Scopoletin (6-methoxy-7-hydroxycoumarin), a naturally occurring phenolic coumarin isolated from medicinal herbs [21,22], has been verified to lower UA levels in hyperuricemic mice induced by potassium oxyzinate [23] or yeast extract/potassium oxyzinate [24], even if the uricase acts in parallel on hyperuricemic mice; thus, it is essential to investigate the regulation of urate transporters and XO activities in vitro. The same is true for chlorogenic acid, one of the most abundant polyphenols in herbs, whose isolation and identification methods have been extensively explored and it could be extracted from Eucommia ulmoides (Oliver) leaf [25], green coffee [26], and Eupatorium adenophorum (Spreng) [27], etc. While chlorogenic acid also contributes to hyperuricemia, gout, and inflammation [28,29,30], the evidence on the potential molecular mechanism of the regulation of urate transporters is lacking.
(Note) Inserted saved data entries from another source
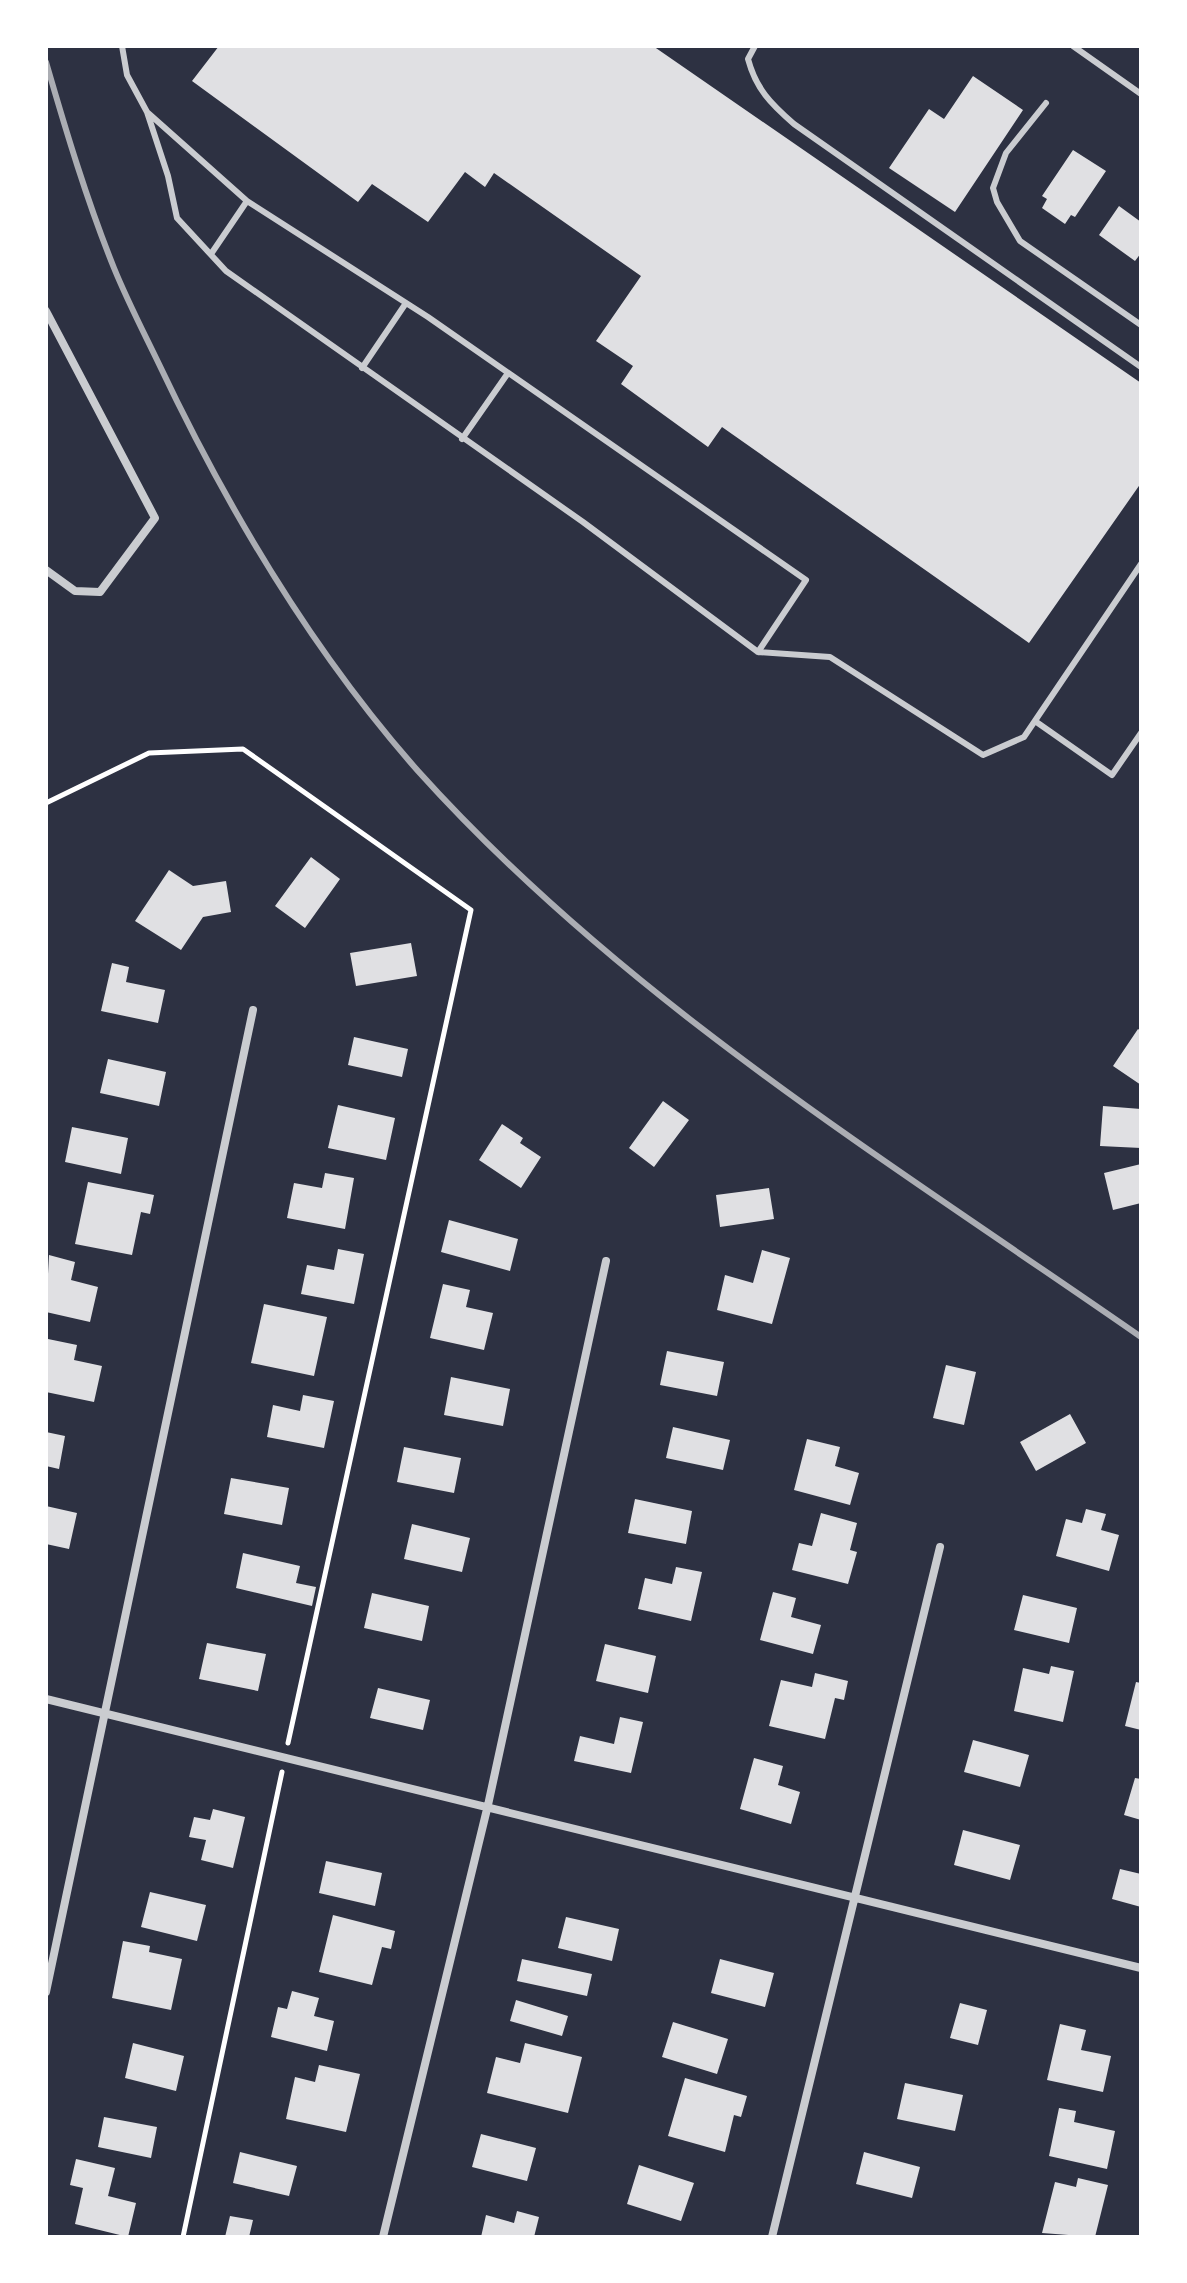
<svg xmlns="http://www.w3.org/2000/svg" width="1187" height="2283" viewBox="0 0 1187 2283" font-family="'Golos Text',sans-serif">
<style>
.building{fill:#e0e0e3}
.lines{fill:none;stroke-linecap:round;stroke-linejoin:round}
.path{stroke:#fff;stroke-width:5}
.service{stroke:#caccd0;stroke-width:6}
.minor{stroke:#caccd0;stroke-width:8}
.rail{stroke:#abadb3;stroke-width:6}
</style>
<rect width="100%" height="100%" fill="#2d3142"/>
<path class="building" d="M219 46H653L1141 383V483L1029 643 722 427 708 447 621 384 633 366 596 341 641 276 494 173 485 187 465 172 428 222 372 184 358 202 192 81Z
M973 76 1023 110 955 212 889 168 929 109 944 119Z
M1073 150 1106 171 1075 217 1071 215 1065 224 1042 208 1047 199 1042 196Z
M1119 206 1141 222V253L1135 261 1099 235Z
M311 857 340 879 305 928 275 906Z
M169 870 193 886 226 881 231 912 203 917 181 950 135 921Z
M411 943 417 976 356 986 350 953Z
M112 963 129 967 126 982 165 990 158 1023 101 1011Z
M1138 1029 1141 1031V1085L1113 1066Z
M354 1037 408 1049 402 1077 348 1065Z
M108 1059 166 1072 159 1106 100 1093Z
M663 1101 689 1120 654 1167 629 1148Z
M338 1105 395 1118 386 1160 328 1148Z
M1103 1106 1141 1109V1148L1100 1146Z
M502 1124 523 1138 520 1143 541 1157 521 1188 479 1160Z
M72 1127 128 1138 121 1174 65 1162Z
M1141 1164V1203L1113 1210 1104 1173Z
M325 1173 354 1178 345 1229 287 1218 294 1183 322 1188Z
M88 1182 154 1195 150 1214 141 1212 132 1255 75 1244Z
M769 1188 774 1219 720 1227 716 1195Z
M449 1220 518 1239 510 1271 441 1252Z
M338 1249 364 1254 354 1304 301 1294 307 1265 334 1270Z
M762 1250 790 1258 772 1324 717 1310 725 1275 753 1283Z
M49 1255 75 1262 71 1280 98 1287 90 1322 46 1312Z
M443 1284 470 1290 466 1307 493 1313 484 1350 430 1338Z
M264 1304 327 1317 314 1376 251 1363Z
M48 1339 77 1345 74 1360 102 1366 94 1402 46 1392Z
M667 1351 724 1362 717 1396 660 1385Z
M946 1365 976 1372 964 1425 933 1418Z
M451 1377 510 1389 503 1426 444 1415Z
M303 1395 334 1401 324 1448 267 1437 273 1405 300 1411Z
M1070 1414 1086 1443 1036 1471 1020 1442Z
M673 1427 730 1440 723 1470 666 1458Z
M46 1432 65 1436 59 1469 46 1466Z
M807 1439 840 1447 835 1466 859 1473 850 1505 794 1490Z
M404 1447 461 1458 454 1493 397 1482Z
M231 1478 289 1488 282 1525 224 1514Z
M635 1499 692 1511 686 1544 628 1533Z
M46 1506 77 1513 69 1549 46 1544Z
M1086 1509 1106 1514 1101 1530 1119 1535 1109 1571 1056 1556 1066 1519 1082 1523Z
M821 1513 857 1523 850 1550 857 1552 848 1584 792 1570 799 1543 812 1546Z
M412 1524 470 1538 462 1572 404 1559Z
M243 1553 300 1566 296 1583 316 1587 312 1606 236 1588Z
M676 1567 702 1572 691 1621 638 1609 645 1578 672 1584Z
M773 1592 796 1598 791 1617 821 1625 813 1654 760 1640Z
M372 1593 429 1606 422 1641 364 1628Z
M1023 1595 1077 1608 1069 1643 1014 1630Z
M207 1643 266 1654 258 1691 199 1679Z
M605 1644 656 1656 648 1693 596 1681Z
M1051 1666 1074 1671 1063 1722 1014 1711 1023 1668 1049 1674Z
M815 1673 848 1681 844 1700 835 1698 825 1739 769 1726 781 1680 812 1687Z
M1136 1682 1141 1683V1730L1125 1726Z
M378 1688 430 1700 423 1730 370 1718Z
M620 1717 643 1722 631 1773 574 1761 580 1736 614 1744Z
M973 1740 1029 1755 1020 1787 964 1772Z
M754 1758 783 1766 778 1785 800 1792 791 1824 740 1809Z
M1135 1778 1141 1779V1820L1124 1815Z
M213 1809 245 1817 233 1868 201 1860 206 1840 189 1837 194 1817 210 1820Z
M963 1830 1020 1845 1010 1880 954 1865Z
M326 1861 382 1873 375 1906 319 1893Z
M1120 1869 1141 1874V1907L1112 1899Z
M150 1892 206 1905 197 1941 141 1927Z
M333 1915 395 1931 391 1949 382 1947 372 1985 319 1972Z
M566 1917 619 1929 612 1961 558 1948Z
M123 1941 150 1946 149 1952 182 1959 171 2010 112 1998Z
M522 1959 592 1974 587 1996 517 1981Z
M720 1959 774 1973 765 2007 711 1993Z
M292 1991 319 1998 314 2016 334 2021 327 2051 271 2037 278 2007 287 2009Z
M516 2000 568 2016 562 2036 510 2021Z
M960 2003 987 2010 978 2045 950 2038Z
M673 2022 728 2039 717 2074 662 2057Z
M1060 2024 1086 2030 1081 2050 1111 2056 1103 2092 1047 2080Z
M133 2043 184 2056 176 2091 125 2078Z
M525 2043 582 2057 568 2113 487 2093 496 2057 520 2063Z
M319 2065 360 2074 346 2132 286 2119 295 2077 315 2082Z
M685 2078 747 2096 741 2117 734 2115 725 2152 668 2136Z
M905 2083 963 2095 955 2131 897 2119Z
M1059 2108 1076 2111 1074 2122 1115 2131 1107 2169 1049 2156Z
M104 2117 157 2127 151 2158 98 2147Z
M481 2134 536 2148 527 2181 472 2167Z
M240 2152 297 2166 289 2196 233 2183Z
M864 2152 920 2167 912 2198 856 2184Z
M76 2159 115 2168 108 2196 136 2203 128 2237 75 2224 83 2188 70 2185Z
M639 2165 694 2183 681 2221 627 2204Z
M1078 2178 1108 2185 1095 2237 1042 2233 1055 2182 1076 2187Z
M517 2211 539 2217 534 2237H481L486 2215 514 2223Z
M230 2216 253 2220 249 2237H225Z"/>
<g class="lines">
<path class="path" d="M46 803 149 753 243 749 471 910 288 1743
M183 2237 282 1772"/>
<path class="service" d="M122 46 127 75 147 112
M755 46 748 59C756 89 771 104 794 124L1141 367
M1073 46 1141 94
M1046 103 1006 153 993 188 997 202 1020 241 1141 325
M147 112 247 201 428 317 806 580 758 652 583 522 226 271 177 218 168 176Z
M211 254 247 201
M362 368 406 303
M462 439 508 373
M758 652 830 657 983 755 1024 737 1141 564
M1035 721 1112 775 1141 733"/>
<path class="minor" d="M46 311 155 518 100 592 75 591 46 570
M46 1699 1141 1968
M46 1992 253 1010
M383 2237 488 1805 606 1261
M772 2237 940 1547"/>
<path class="rail" d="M46 62C66 131 87 201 114 268 127 300 143 331 158 362 227 508 311 650 418 771 623 999 891 1163 1141 1337"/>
</g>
<rect width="1187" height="2283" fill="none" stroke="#ffffff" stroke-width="96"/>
</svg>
Given the bioactive ingredients in sunflower calathide, the mechanism of scopoletin and chlorogenic acid was investigated theoretically and experimentally in this paper.
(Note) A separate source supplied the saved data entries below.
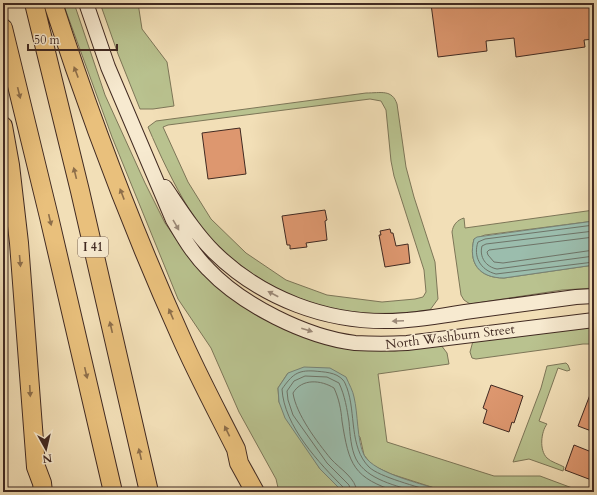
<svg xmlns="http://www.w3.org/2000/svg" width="597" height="495" viewBox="0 0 597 495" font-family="Cardo,serif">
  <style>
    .green { fill: #b9c28f; stroke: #7d7658; fill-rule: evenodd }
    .water { fill: #9bbdad; stroke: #778275 }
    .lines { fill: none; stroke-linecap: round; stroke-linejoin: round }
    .shore { stroke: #6e7468; stroke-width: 1 }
    .building { fill: #dd976f; stroke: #412a22 }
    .secondary-casing { stroke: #412a22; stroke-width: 16 }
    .highway-casing { stroke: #412a22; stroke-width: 20 }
    .secondary { stroke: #f7ead0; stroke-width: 14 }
    .highway { stroke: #e9c07c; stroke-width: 18 }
    .oneway { fill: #8d6e4a }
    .oneway2 { fill: #9c8a79 }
    .labels { text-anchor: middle; stroke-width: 3; stroke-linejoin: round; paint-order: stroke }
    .shield { fill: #f7ead0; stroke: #786456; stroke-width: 1 }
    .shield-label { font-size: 12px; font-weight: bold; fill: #412a22 }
    .street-label { font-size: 13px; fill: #412a22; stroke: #f7ead0 }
  </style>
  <rect width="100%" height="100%" fill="#f2dfb7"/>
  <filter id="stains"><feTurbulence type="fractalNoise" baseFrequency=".005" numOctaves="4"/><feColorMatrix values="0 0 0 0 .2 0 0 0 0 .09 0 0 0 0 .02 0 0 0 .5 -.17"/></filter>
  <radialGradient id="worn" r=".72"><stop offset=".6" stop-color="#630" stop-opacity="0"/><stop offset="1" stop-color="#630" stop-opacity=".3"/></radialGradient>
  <!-- green -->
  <path class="green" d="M63,3h11l31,92 40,88 20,40 18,26 23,27 28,24 25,17 37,17 77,16 22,1 46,-6 6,8 2,11 -71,10 9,68 107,34h46l43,16h-136l-56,-18 -19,-9 -8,-10 -4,-18 -72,-64 -10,15 1,14 41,67 23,23h-64l-3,-13 -37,-67 -28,-64 -33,-49 -66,-162z
    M100,3h38l4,26 25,33 7,44 -21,3h-13l-22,-55z
    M366,93c15,0 26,-4 31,11l9,63 8,30 21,65 3,37 -8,11c-30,4 -61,5 -91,0 -60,-12 -118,-49 -150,-101 -16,-26 -29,-54 -41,-82l8,-6zM370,99l11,2 5,9 5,51 3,15 30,94 2,22 -3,5 -8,2 -33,3 -55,-7 -41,-15 -40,-27 -35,-34 -23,-37 -25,-55 5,-2z
    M594,210v11l-109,14 -11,4c-6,24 5,39 30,39l90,-13v23l-32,2 -92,14 -6,-4 -3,-5 -9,-63c1,-7 5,-12 12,-14l1,10z
    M594,326v18h-11l-27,4 -80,11 -4,-1 -2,-6 3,-11z
    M566,363l2,2 2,5 -3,1 -9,-3 -19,53 8,3c-6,8 -8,26 0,34 4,4 12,6 17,9l-1,4 -34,-12 -16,3 28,-74 6,-22z"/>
  <!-- water -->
  <path class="water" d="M594,221v44l-90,13c-25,0 -36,-15 -30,-39l3,-2z
    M304,367l26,1 16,9c3,7 7,14 8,20 4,16 3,44 10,58 10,19 63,30 83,37h-104l-23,-23 -35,-51 -6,-16 -1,-14 10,-15z"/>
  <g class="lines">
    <!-- shore -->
    <path class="shore" d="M594,225l-109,14 -7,3c-5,14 2,28 18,32l98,-12
      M594,231l-108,13 -4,2c-3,11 4,21 15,23l97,-13
      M594,237l-105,13 -2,2 1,3 6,7 9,1 91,-13
      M346,492l-2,-4c-25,-25 -60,-62 -62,-99 10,-14 15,-19 32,-18 10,1 22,1 29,9 2,2 3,6 4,8 9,25 2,59 22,79 10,10 50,20 65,25
      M351,492l-2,-7 -22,-22 -34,-48 -5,-15 -1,-9 7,-10 11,-5 22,1 12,6c6,13 8,26 10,39 1,12 2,27 7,37 11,21 41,27 62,33
      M357,492c-1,-14 -17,-23 -26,-33 -14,-17 -35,-45 -38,-66 9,-15 28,-13 41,-5 5,11 7,21 8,33 7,44 11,57 56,71"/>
  </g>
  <!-- building -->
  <path class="building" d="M442,3h152v36l-10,1 1,7 -69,10 -2,-19 -28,3 1,10 -49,6 -7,-53z
    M240,128l6,46 -38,5 -6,-46z
    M325,210l2,10 -2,1 2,19 -21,3 1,4 -17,2v-4h-3l-5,-29z
    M390,229l1,4h2l3,13 12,-2 2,19 -25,4 -6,-32h2l-1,-4z
    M491,385l32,11 -9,27 -2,-1 -3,10 -26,-9 4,-13 -4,-2z
    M593,387h1v45l-16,-6z
    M574,445l20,8v28l-29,-11z"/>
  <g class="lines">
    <defs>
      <path id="secondary" d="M86,3l22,64 65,153c10,17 20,34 35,49 34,36 98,68 147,74 18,1 34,1 52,0l187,-23
        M165,187c15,22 30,46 49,65 48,47 113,71 179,69 24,-1 49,-5 72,-9 37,-5 74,-10 111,-15l18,-1"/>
      <path id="highway" d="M34,3l46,188 69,301
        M53,3c36,111 79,225 127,332 17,39 37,76 56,114l3,14 16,29
        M3,28l46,189 64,275
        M3,126l7,39 9,78 17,224 6,16 1,9"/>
    </defs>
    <!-- secondary casing -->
    <use href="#secondary" class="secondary-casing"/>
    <!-- highway casing -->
    <use href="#highway" class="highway-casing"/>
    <!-- secondary -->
    <use href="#secondary" class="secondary"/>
    <!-- highway -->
    <use href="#highway" class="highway"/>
  </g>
  <!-- one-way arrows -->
  <defs><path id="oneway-solid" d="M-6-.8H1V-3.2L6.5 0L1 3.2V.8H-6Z"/></defs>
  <g class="oneway">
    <use href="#oneway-solid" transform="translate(76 72) rotate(-111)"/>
    <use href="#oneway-solid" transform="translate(19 93) rotate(76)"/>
    <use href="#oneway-solid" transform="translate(75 173) rotate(-104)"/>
    <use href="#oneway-solid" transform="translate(122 194) rotate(-111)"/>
    <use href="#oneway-solid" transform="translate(50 220) rotate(77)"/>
    <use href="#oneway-solid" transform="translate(20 261) rotate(85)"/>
    <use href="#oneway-solid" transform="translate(171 314) rotate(-113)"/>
    <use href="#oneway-solid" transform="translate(111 327) rotate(-103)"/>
    <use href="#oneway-solid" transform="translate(86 373) rotate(77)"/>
    <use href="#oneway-solid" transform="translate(30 391) rotate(87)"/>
    <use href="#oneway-solid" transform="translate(227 431) rotate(-116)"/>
    <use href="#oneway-solid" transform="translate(140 454) rotate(-103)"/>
  </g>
  <g class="oneway2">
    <use href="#oneway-solid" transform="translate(176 225) rotate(60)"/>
    <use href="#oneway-solid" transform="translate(273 294) rotate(-152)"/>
    <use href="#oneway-solid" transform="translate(398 321) rotate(177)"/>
    <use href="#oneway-solid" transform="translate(307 330) rotate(17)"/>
  </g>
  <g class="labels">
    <!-- shield labels -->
    <rect class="shield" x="78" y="237" width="30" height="20" rx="3"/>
    <g class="shield-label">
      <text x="93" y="251">I 41</text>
    </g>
    <!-- street labels -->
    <g class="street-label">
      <text transform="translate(450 336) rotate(-7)" y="5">North Washburn Street</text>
    </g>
  </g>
  <!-- margin -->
  <rect width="597" height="495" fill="none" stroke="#f2dfb7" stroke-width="16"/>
  <rect x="4" y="4" width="589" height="487" fill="none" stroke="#412a22" stroke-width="2"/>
  <rect x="8" y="8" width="581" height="479" fill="none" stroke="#412a22"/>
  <!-- north arrow -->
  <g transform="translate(46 449) rotate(172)" stroke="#f7ead0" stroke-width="3" paint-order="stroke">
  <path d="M0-3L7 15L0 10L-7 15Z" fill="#412a22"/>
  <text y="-6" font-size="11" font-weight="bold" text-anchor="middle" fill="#412a22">N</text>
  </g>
  <!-- scale -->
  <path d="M28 44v6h89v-6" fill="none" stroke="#412a22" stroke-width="2"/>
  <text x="34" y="44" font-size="12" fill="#412a22" stroke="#f7ead0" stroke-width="3" paint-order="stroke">50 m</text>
  <rect width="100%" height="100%" filter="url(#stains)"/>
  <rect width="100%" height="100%" fill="url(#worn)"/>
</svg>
Consistent with a previous study, in this article we showed that SP and CA have excellent potential as antioxidants [31]. We also demonstrated that the SCHE has the ability to reduce UA-induced oxidase stress stimulated by UA. Additionally, the urate resorptive transporter URAT1 (solute carrier family 22 member 12) [32] and the glucose transporter GLUT9 (solute carrier family 2 member 9) play crucial roles in urate transport associated with hyperuricemia [33,34]. Therefore, in this study, we used HEK293T cells to determine the regulation of urate transporters with our compounds of interests. Although the UA treatment alone in HEK293T cells did not affect the expression of urate transporters, we found that the SCHE downregulated the expression of URAT1 and GLUT9 in parallel with CA. On the contrary, the significant activation of the GLUT9 transporter occurs in SP treatment, which implies that SP cannot be applied to promote UA excretion, despite its inhibition of the formation of UA and the inhibitory activity of XO (IC₅₀ = 577.7 $\mathsf{\mu }\mathrm{M}$). Based on the docking results, both SP and CA displayed the same binding pockets as xanthine and closed to the Mo = S center, which just was the important functional site of XO [35]. Moreover, the affinity of XO–CA was much stronger than that of the SP below 260 $\mathsf{\mu }\mathrm{M},$ which was consistent with the in vitro results according to the XO inhibition curve. Accordingly, CA and SP probably interfered with the interaction of xanthine and XO, thus competitively inhibit the production of UA.

Overall, the results showed that CA, rather than SP, not only achieved the downregulation of the expression of URAT1 and GLUT9, but also inhibited the formation of UA in vitro and the stable binding to the traditional active pocket of XO. It can be concluded that chlorogenic acid has an excellent affinity to XO, which could be used as a potential therapy for the treatment of hyperuricemia.

Given the above, future studies are needed to determine other potential ingredients in sunflower calathide. Moreover, it might be of great significance to develop drugs with chlorogenic acid and scopoletin that are widespread in botany as alternative anti-hyperuricemia therapy.

5. Conclusions

To summarize, the present study revealed the potential mechanism associated with anti-hyperuricemia effects of the extract of Helianthus annuus L. calathide. Chlorogenic acid was not only an efficient inhibitor of URAT1 and GLUT9 involved in UA excretion, but also a competitive inhibitor of XO. The current study lays material basis for developing Helianthus annuus L. as herbal medicine and alternative therapy.